### Task item
Look through the entries below and extract exactly the lines from the one containing "(polyline (pts (xy 1.27 1.27) (xy 1.27" through the one containing "(pin passive line (at 0 -10.16", ends included.

### Records supplied
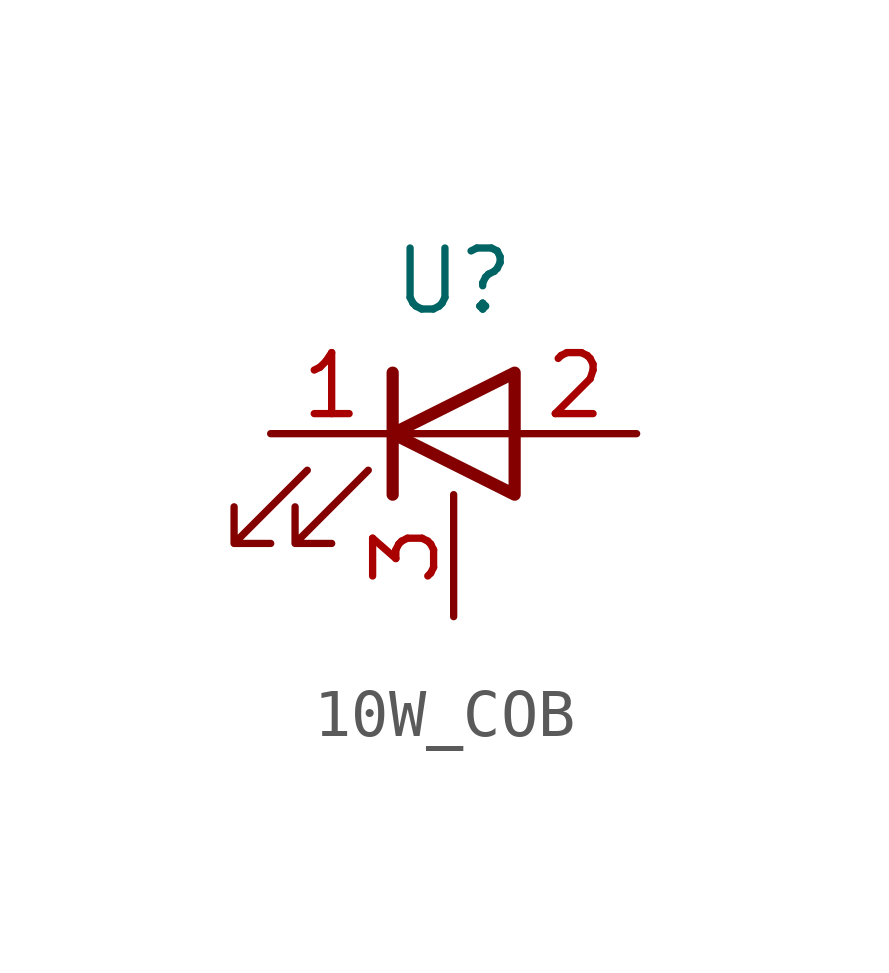
<source format=kicad_sym>
(kicad_symbol_lib
  (version 20220914)
  (generator kicad_symbol_editor)
  (symbol "10W_COB"
    (property "Reference" "U"
      (at 0 0 0)
      (effects (font (size 1.27 1.27))))
    (property "Value" ""
      (at 0 0 0)
      (effects (font (size 1.27 1.27))))
    (symbol "10W_COB_0_1"
      (polyline (pts (xy -1.27 -4.445) (xy -1.27 -1.905)) (stroke (width 0.254) (type default)) (fill (type none)))
      (polyline (pts (xy -1.27 -3.175) (xy 1.27 -3.175)) (stroke (width 0) (type default)) (fill (type none)))
      (polyline (pts (xy 1.27 -4.445) (xy 1.27 -1.905) (xy -1.27 -3.175) (xy 1.27 -4.445)) (stroke (width 0.254) (type default)) (fill (type none)))
      (polyline (pts (xy -3.048 -3.937) (xy -4.572 -5.461) (xy -3.81 -5.461) (xy -4.572 -5.461) (xy -4.572 -4.699)) (stroke (width 0) (type default)) (fill (type none)))
      (polyline (pts (xy -1.778 -3.937) (xy -3.302 -5.461) (xy -2.54 -5.461) (xy -3.302 -5.461) (xy -3.302 -4.699)) (stroke (width 0) (type default)) (fill (type none))))
    (symbol "10W_COB_1_1"
      (pin passive line (at -3.81 -3.175 0) (length 2.54) (name "" (effects (font (size 1.27 1.27)))) (number "1" (effects (font (size 1.27 1.27)))))
      (pin passive line (at 3.81 -3.175 180) (length 2.54) (name "" (effects (font (size 1.27 1.27)))) (number "2" (effects (font (size 1.27 1.27)))))
      (pin passive line (at 0 -6.985 90) (length 2.54) (name "" (effects (font (size 1.27 1.27)))) (number "3" (effects (font (size 1.27 1.27))))))))
</source>
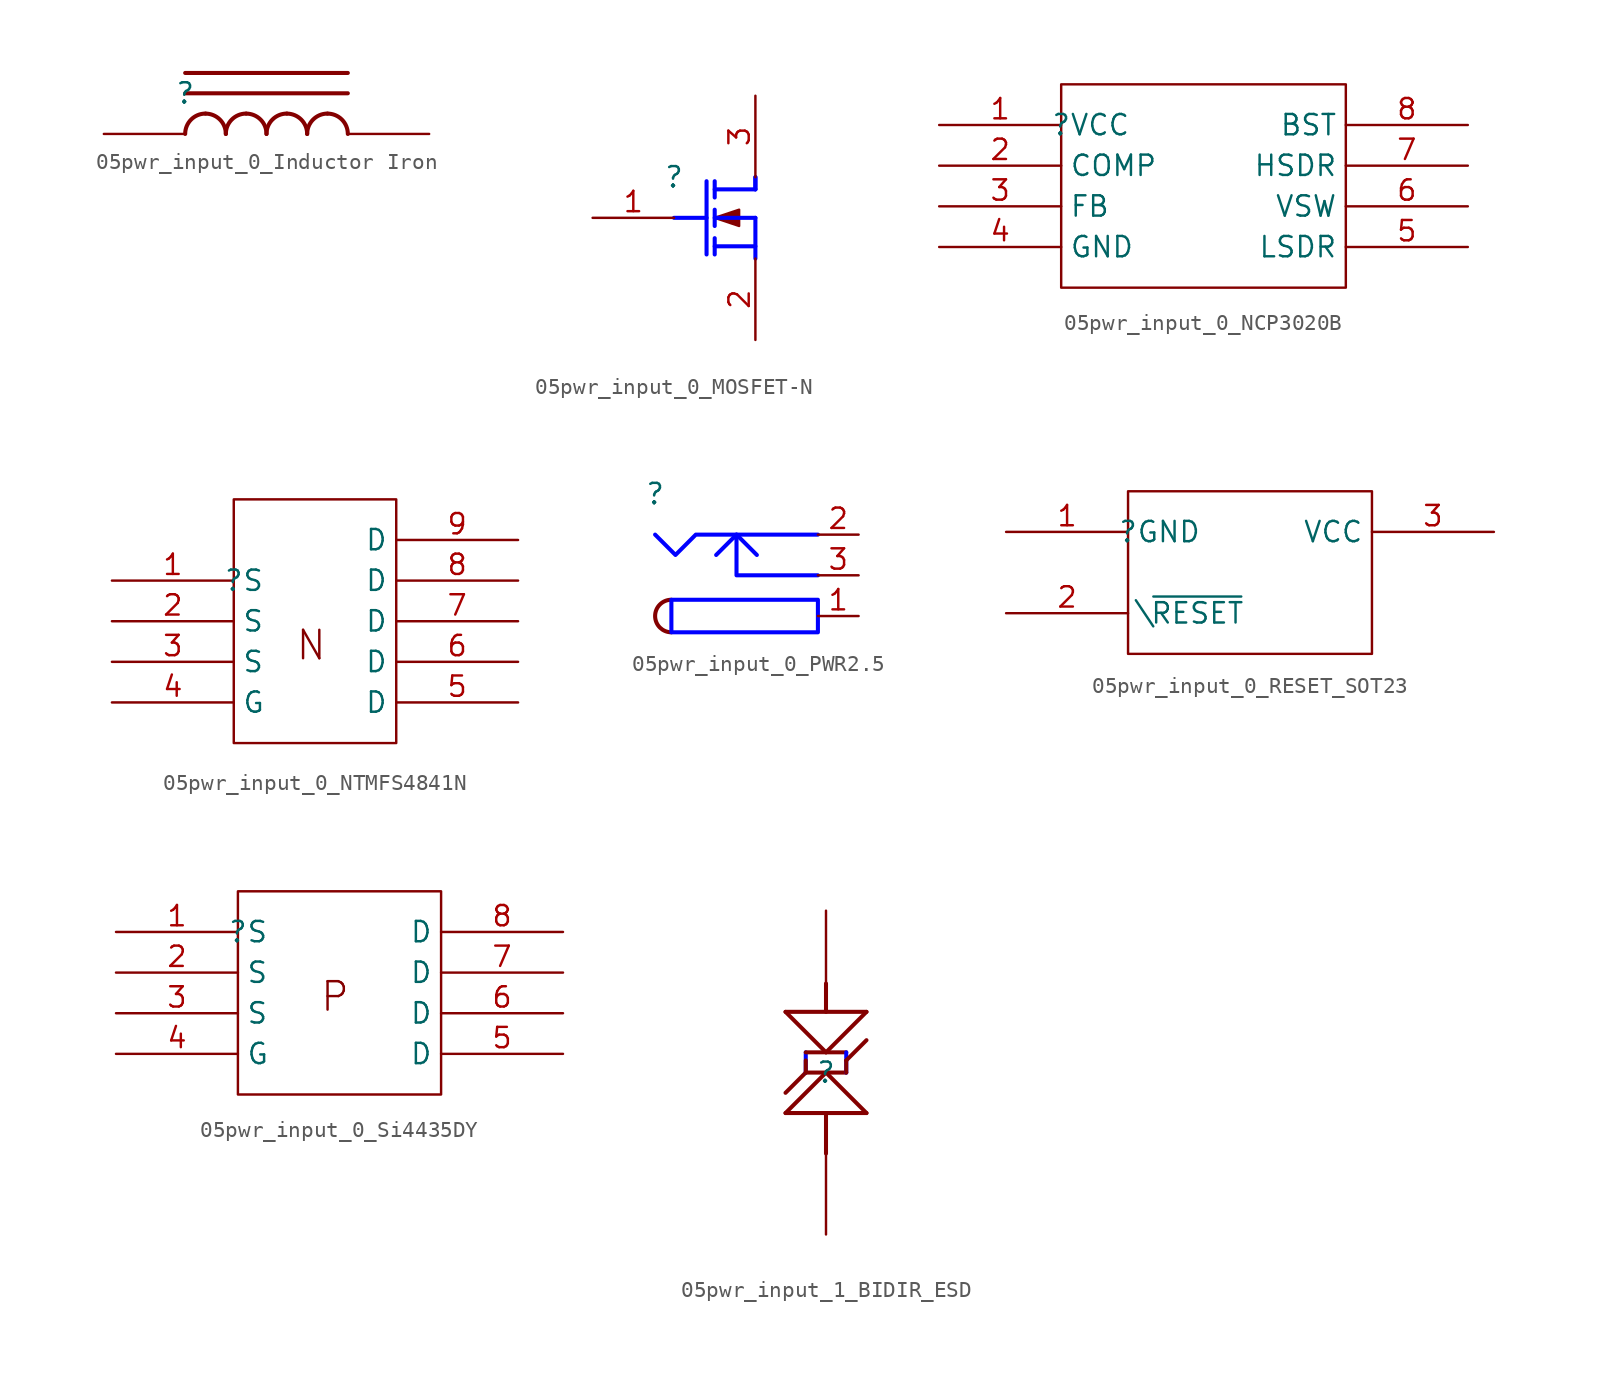
<source format=kicad_sym>
(kicad_symbol_lib
  (version 20220914)
  (generator kicad_symbol_editor)
  (symbol "05pwr_input_0_Inductor Iron"
    (property "Reference" ""
      (at 0 0 0)
      (effects (font (size 1.27 1.27))))
    (property "Value" ""
      (at 0 0 0)
      (effects (font (size 1.27 1.27))))
    (symbol "05pwr_input_0_Inductor Iron_1_0"
      (polyline (pts (xy 0 0) (xy 10.16 0)) (stroke (width 0.254) (type solid)) (fill (type none)))
      (polyline (pts (xy 10.16 1.27) (xy 0 1.27)) (stroke (width 0.254) (type solid)) (fill (type none)))
      (arc (start 1.27 -1.27) (mid 0.372 -1.642) (end 0 -2.54) (stroke (width 0.254) (type solid)) (fill (type none)))
      (arc (start 2.54 -2.54) (mid 2.168 -1.642) (end 1.27 -1.27) (stroke (width 0.254) (type solid)) (fill (type none)))
      (arc (start 3.81 -1.27) (mid 2.912 -1.642) (end 2.54 -2.54) (stroke (width 0.254) (type solid)) (fill (type none)))
      (arc (start 5.08 -2.54) (mid 4.708 -1.642) (end 3.81 -1.27) (stroke (width 0.254) (type solid)) (fill (type none)))
      (arc (start 6.35 -1.27) (mid 5.452 -1.642) (end 5.08 -2.54) (stroke (width 0.254) (type solid)) (fill (type none)))
      (arc (start 7.62 -2.54) (mid 7.248 -1.642) (end 6.35 -1.27) (stroke (width 0.254) (type solid)) (fill (type none)))
      (arc (start 8.89 -1.27) (mid 7.992 -1.642) (end 7.62 -2.54) (stroke (width 0.254) (type solid)) (fill (type none)))
      (arc (start 10.16 -2.54) (mid 9.788 -1.642) (end 8.89 -1.27) (stroke (width 0.254) (type solid)) (fill (type none)))
      (pin passive line (at -5.08 -2.54 0) (length 5.08) (name "1" (effects (font (size 0 0)))) (number "1" (effects (font (size 0 0)))))
      (pin passive line (at 15.24 -2.54 180) (length 5.08) (name "2" (effects (font (size 0 0)))) (number "2" (effects (font (size 0 0)))))))
  (symbol "05pwr_input_0_MOSFET-N"
    (property "Reference" ""
      (at 0 0 0)
      (effects (font (size 1.27 1.27))))
    (property "Value" ""
      (at 0 0 0)
      (effects (font (size 1.27 1.27))))
    (symbol "05pwr_input_0_MOSFET-N_1_0"
      (polyline (pts (xy 0 -2.54) (xy 2.032 -2.54)) (stroke (width 0.254) (type solid) (color 0 0 255 1)) (fill (type none)))
      (polyline (pts (xy 2.032 -0.254) (xy 2.032 -4.826)) (stroke (width 0.254) (type solid) (color 0 0 255 1)) (fill (type none)))
      (polyline (pts (xy 2.54 -4.826) (xy 2.54 -3.81)) (stroke (width 0.254) (type solid) (color 0 0 255 1)) (fill (type none)))
      (polyline (pts (xy 2.54 -3.048) (xy 2.54 -2.032)) (stroke (width 0.254) (type solid) (color 0 0 255 1)) (fill (type none)))
      (polyline (pts (xy 2.54 -0.254) (xy 2.54 -1.27)) (stroke (width 0.254) (type solid) (color 0 0 255 1)) (fill (type none)))
      (polyline (pts (xy 5.08 -4.318) (xy 2.54 -4.318)) (stroke (width 0.254) (type solid) (color 0 0 255 1)) (fill (type none)))
      (polyline (pts (xy 5.08 -2.54) (xy 2.54 -2.54)) (stroke (width 0.254) (type solid) (color 0 0 255 1)) (fill (type none)))
      (polyline (pts (xy 5.08 -2.54) (xy 5.08 -5.08)) (stroke (width 0.254) (type solid) (color 0 0 255 1)) (fill (type none)))
      (polyline (pts (xy 5.08 -0.762) (xy 2.54 -0.762)) (stroke (width 0.254) (type solid) (color 0 0 255 1)) (fill (type none)))
      (polyline (pts (xy 5.08 -0.762) (xy 5.08 0)) (stroke (width 0.254) (type solid) (color 0 0 255 1)) (fill (type none)))
      (polyline (pts (xy 5.08 -0.762) (xy 5.08 0)) (stroke (width 0.254) (type solid) (color 0 0 255 1)) (fill (type none)))
      (polyline (pts (xy 2.54 -2.54) (xy 4.064 -3.048) (xy 4.064 -2.032) (xy 2.54 -2.54)) (stroke (width 0) (type solid)) (fill (type outline)))
      (pin passive line (at -5.08 -2.54 0) (length 5.08) (name "G" (effects (font (size 0 0)))) (number "1" (effects (font (size 1.27 1.27)))))
      (pin passive line (at 5.08 -10.16 90) (length 5.08) (name "S" (effects (font (size 0 0)))) (number "2" (effects (font (size 1.27 1.27)))))
      (pin passive line (at 5.08 5.08 270) (length 5.08) (name "D" (effects (font (size 0 0)))) (number "3" (effects (font (size 1.27 1.27)))))))
  (symbol "05pwr_input_0_NCP3020B"
    (property "Reference" ""
      (at 0 0 0)
      (effects (font (size 1.27 1.27))))
    (property "Value" ""
      (at 0 0 0)
      (effects (font (size 1.27 1.27))))
    (symbol "05pwr_input_0_NCP3020B_1_0"
      (rectangle (start 17.78 2.54) (end 0 -10.16) (stroke (width 0) (type solid)) (fill (type none)))
      (pin power_in line (at -7.62 0 0) (length 7.62) (name "VCC" (effects (font (size 1.27 1.27)))) (number "1" (effects (font (size 1.27 1.27)))))
      (pin passive line (at -7.62 -2.54 0) (length 7.62) (name "COMP" (effects (font (size 1.27 1.27)))) (number "2" (effects (font (size 1.27 1.27)))))
      (pin passive line (at -7.62 -5.08 0) (length 7.62) (name "FB" (effects (font (size 1.27 1.27)))) (number "3" (effects (font (size 1.27 1.27)))))
      (pin power_in line (at -7.62 -7.62 0) (length 7.62) (name "GND" (effects (font (size 1.27 1.27)))) (number "4" (effects (font (size 1.27 1.27)))))
      (pin output line (at 25.4 -7.62 180) (length 7.62) (name "LSDR" (effects (font (size 1.27 1.27)))) (number "5" (effects (font (size 1.27 1.27)))))
      (pin passive line (at 25.4 -5.08 180) (length 7.62) (name "VSW" (effects (font (size 1.27 1.27)))) (number "6" (effects (font (size 1.27 1.27)))))
      (pin output line (at 25.4 -2.54 180) (length 7.62) (name "HSDR" (effects (font (size 1.27 1.27)))) (number "7" (effects (font (size 1.27 1.27)))))
      (pin passive line (at 25.4 0 180) (length 7.62) (name "BST" (effects (font (size 1.27 1.27)))) (number "8" (effects (font (size 1.27 1.27)))))))
  (symbol "05pwr_input_0_NTMFS4841N"
    (property "Reference" ""
      (at 0 0 0)
      (effects (font (size 1.27 1.27))))
    (property "Value" ""
      (at 0 0 0)
      (effects (font (size 1.27 1.27))))
    (symbol "05pwr_input_0_NTMFS4841N_1_0"
      (rectangle (start 10.16 5.08) (end 0 -10.16) (stroke (width 0) (type solid)) (fill (type none)))
      (text "N" (at 3.81 -5.08 0) (effects (font (size 1.778 1.778)) (justify left bottom)))
      (pin passive line (at -7.62 0 0) (length 7.62) (name "S" (effects (font (size 1.27 1.27)))) (number "1" (effects (font (size 1.27 1.27)))))
      (pin passive line (at -7.62 -2.54 0) (length 7.62) (name "S" (effects (font (size 1.27 1.27)))) (number "2" (effects (font (size 1.27 1.27)))))
      (pin passive line (at -7.62 -5.08 0) (length 7.62) (name "S" (effects (font (size 1.27 1.27)))) (number "3" (effects (font (size 1.27 1.27)))))
      (pin passive line (at -7.62 -7.62 0) (length 7.62) (name "G" (effects (font (size 1.27 1.27)))) (number "4" (effects (font (size 1.27 1.27)))))
      (pin passive line (at 17.78 -7.62 180) (length 7.62) (name "D" (effects (font (size 1.27 1.27)))) (number "5" (effects (font (size 1.27 1.27)))))
      (pin passive line (at 17.78 -5.08 180) (length 7.62) (name "D" (effects (font (size 1.27 1.27)))) (number "6" (effects (font (size 1.27 1.27)))))
      (pin passive line (at 17.78 -2.54 180) (length 7.62) (name "D" (effects (font (size 1.27 1.27)))) (number "7" (effects (font (size 1.27 1.27)))))
      (pin passive line (at 17.78 0 180) (length 7.62) (name "D" (effects (font (size 1.27 1.27)))) (number "8" (effects (font (size 1.27 1.27)))))
      (pin passive line (at 17.78 2.54 180) (length 7.62) (name "D" (effects (font (size 1.27 1.27)))) (number "9" (effects (font (size 1.27 1.27)))))))
  (symbol "05pwr_input_0_PWR2.5"
    (property "Reference" ""
      (at 0 0 0)
      (effects (font (size 1.27 1.27))))
    (property "Value" ""
      (at 0 0 0)
      (effects (font (size 1.27 1.27))))
    (symbol "05pwr_input_0_PWR2.5_1_0"
      (polyline (pts (xy 5.08 -2.54) (xy 6.35 -3.81)) (stroke (width 0.254) (type solid) (color 0 0 255 1)) (fill (type none)))
      (polyline (pts (xy 10.16 -5.08) (xy 5.08 -5.08) (xy 5.08 -2.54) (xy 3.81 -3.81)) (stroke (width 0.254) (type solid) (color 0 0 255 1)) (fill (type none)))
      (polyline (pts (xy 10.16 -2.54) (xy 2.54 -2.54) (xy 1.27 -3.81) (xy 0 -2.54)) (stroke (width 0.254) (type solid) (color 0 0 255 1)) (fill (type none)))
      (polyline (pts (xy 10.16 -8.636) (xy 1.016 -8.636) (xy 1.016 -6.604) (xy 10.16 -6.604) (xy 10.16 -8.636)) (stroke (width 0.254) (type solid) (color 0 0 255 1)) (fill (type none)))
      (arc (start 1.016 -6.604) (mid 0 -7.62) (end 1.016 -8.636) (stroke (width 0.254) (type solid)) (fill (type none)))
      (pin power_in line (at 12.7 -7.62 180) (length 2.54) (name "" (effects (font (size 0 0)))) (number "1" (effects (font (size 1.27 1.27)))))
      (pin power_in line (at 12.7 -2.54 180) (length 2.54) (name "" (effects (font (size 0 0)))) (number "2" (effects (font (size 1.27 1.27)))))
      (pin power_in line (at 12.7 -5.08 180) (length 2.54) (name "" (effects (font (size 0 0)))) (number "3" (effects (font (size 1.27 1.27)))))))
  (symbol "05pwr_input_0_RESET_SOT23"
    (property "Reference" ""
      (at 0 0 0)
      (effects (font (size 1.27 1.27))))
    (property "Value" ""
      (at 0 0 0)
      (effects (font (size 1.27 1.27))))
    (symbol "05pwr_input_0_RESET_SOT23_1_0"
      (rectangle (start 15.24 2.54) (end 0 -7.62) (stroke (width 0) (type solid)) (fill (type none)))
      (pin power_in line (at -7.62 0 0) (length 7.62) (name "GND" (effects (font (size 1.27 1.27)))) (number "1" (effects (font (size 1.27 1.27)))))
      (pin open_collector line (at -7.62 -5.08 0) (length 7.62) (name "\\~{RESET}" (effects (font (size 1.27 1.27)))) (number "2" (effects (font (size 1.27 1.27)))))
      (pin power_in line (at 22.86 0 180) (length 7.62) (name "VCC" (effects (font (size 1.27 1.27)))) (number "3" (effects (font (size 1.27 1.27)))))))
  (symbol "05pwr_input_0_Si4435DY"
    (property "Reference" ""
      (at 0 0 0)
      (effects (font (size 1.27 1.27))))
    (property "Value" ""
      (at 0 0 0)
      (effects (font (size 1.27 1.27))))
    (symbol "05pwr_input_0_Si4435DY_1_0"
      (rectangle (start 12.7 2.54) (end 0 -10.16) (stroke (width 0) (type solid)) (fill (type none)))
      (text "P" (at 5.08 -5.08 0) (effects (font (size 1.778 1.778)) (justify left bottom)))
      (pin passive line (at -7.62 0 0) (length 7.62) (name "S" (effects (font (size 1.27 1.27)))) (number "1" (effects (font (size 1.27 1.27)))))
      (pin passive line (at -7.62 -2.54 0) (length 7.62) (name "S" (effects (font (size 1.27 1.27)))) (number "2" (effects (font (size 1.27 1.27)))))
      (pin passive line (at -7.62 -5.08 0) (length 7.62) (name "S" (effects (font (size 1.27 1.27)))) (number "3" (effects (font (size 1.27 1.27)))))
      (pin passive line (at -7.62 -7.62 0) (length 7.62) (name "G" (effects (font (size 1.27 1.27)))) (number "4" (effects (font (size 1.27 1.27)))))
      (pin passive line (at 20.32 -7.62 180) (length 7.62) (name "D" (effects (font (size 1.27 1.27)))) (number "5" (effects (font (size 1.27 1.27)))))
      (pin passive line (at 20.32 -5.08 180) (length 7.62) (name "D" (effects (font (size 1.27 1.27)))) (number "6" (effects (font (size 1.27 1.27)))))
      (pin passive line (at 20.32 -2.54 180) (length 7.62) (name "D" (effects (font (size 1.27 1.27)))) (number "7" (effects (font (size 1.27 1.27)))))
      (pin passive line (at 20.32 0 180) (length 7.62) (name "D" (effects (font (size 1.27 1.27)))) (number "8" (effects (font (size 1.27 1.27)))))))
  (symbol "05pwr_input_1_BIDIR_ESD"
    (property "Reference" ""
      (at 0 0 0)
      (effects (font (size 1.27 1.27))))
    (property "Value" ""
      (at 0 0 0)
      (effects (font (size 1.27 1.27))))
    (symbol "05pwr_input_1_BIDIR_ESD_1_0"
      (polyline (pts (xy -2.54 -2.54) (xy 2.54 -2.54)) (stroke (width 0.254) (type solid)) (fill (type none)))
      (polyline (pts (xy -2.54 -1.27) (xy -1.27 0)) (stroke (width 0.254) (type solid)) (fill (type none)))
      (polyline (pts (xy -2.54 3.81) (xy 0 1.27)) (stroke (width 0.254) (type solid)) (fill (type none)))
      (polyline (pts (xy -1.27 0) (xy 1.27 0)) (stroke (width 0.254) (type solid)) (fill (type none)))
      (polyline (pts (xy -1.27 0.762) (xy -1.27 0)) (stroke (width 0.254) (type solid)) (fill (type none)))
      (polyline (pts (xy -1.27 1.27) (xy -1.27 0)) (stroke (width 0.254) (type solid) (color 0 0 255 1)) (fill (type none)))
      (polyline (pts (xy 0 -5.08) (xy 0 -2.54)) (stroke (width 0.254) (type solid)) (fill (type none)))
      (polyline (pts (xy 0 0) (xy -2.54 -2.54)) (stroke (width 0.254) (type solid)) (fill (type none)))
      (polyline (pts (xy 0 1.27) (xy 2.54 3.81)) (stroke (width 0.254) (type solid)) (fill (type none)))
      (polyline (pts (xy 0 3.81) (xy 0 5.588)) (stroke (width 0.254) (type solid)) (fill (type none)))
      (polyline (pts (xy 1.27 0) (xy 1.27 0.762)) (stroke (width 0.254) (type solid)) (fill (type none)))
      (polyline (pts (xy 1.27 0.762) (xy 2.54 2.032)) (stroke (width 0.254) (type solid)) (fill (type none)))
      (polyline (pts (xy 1.27 1.27) (xy -1.27 1.27)) (stroke (width 0.254) (type solid)) (fill (type none)))
      (polyline (pts (xy 1.27 1.27) (xy 1.27 0)) (stroke (width 0.254) (type solid) (color 0 0 255 1)) (fill (type none)))
      (polyline (pts (xy 2.54 -2.54) (xy 0 0)) (stroke (width 0.254) (type solid)) (fill (type none)))
      (polyline (pts (xy 2.54 3.81) (xy -2.54 3.81)) (stroke (width 0.254) (type solid)) (fill (type none)))
      (pin passive line (at 0 -10.16 90) (length 5.08) (name "A" (effects (font (size 0 0)))) (number "1" (effects (font (size 0 0)))))
      (pin passive line (at 0 10.16 270) (length 5.08) (name "K" (effects (font (size 0 0)))) (number "2" (effects (font (size 0 0))))))))
</source>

### Result for this task
      (polyline (pts (xy 1.27 1.27) (xy 1.27 0)) (stroke (width 0.254) (type solid) (color 0 0 255 1)) (fill (type none)))
      (polyline (pts (xy 2.54 -2.54) (xy 0 0)) (stroke (width 0.254) (type solid)) (fill (type none)))
      (polyline (pts (xy 2.54 3.81) (xy -2.54 3.81)) (stroke (width 0.254) (type solid)) (fill (type none)))
      (pin passive line (at 0 -10.16 90) (length 5.08) (name "A" (effects (font (size 0 0)))) (number "1" (effects (font (size 0 0)))))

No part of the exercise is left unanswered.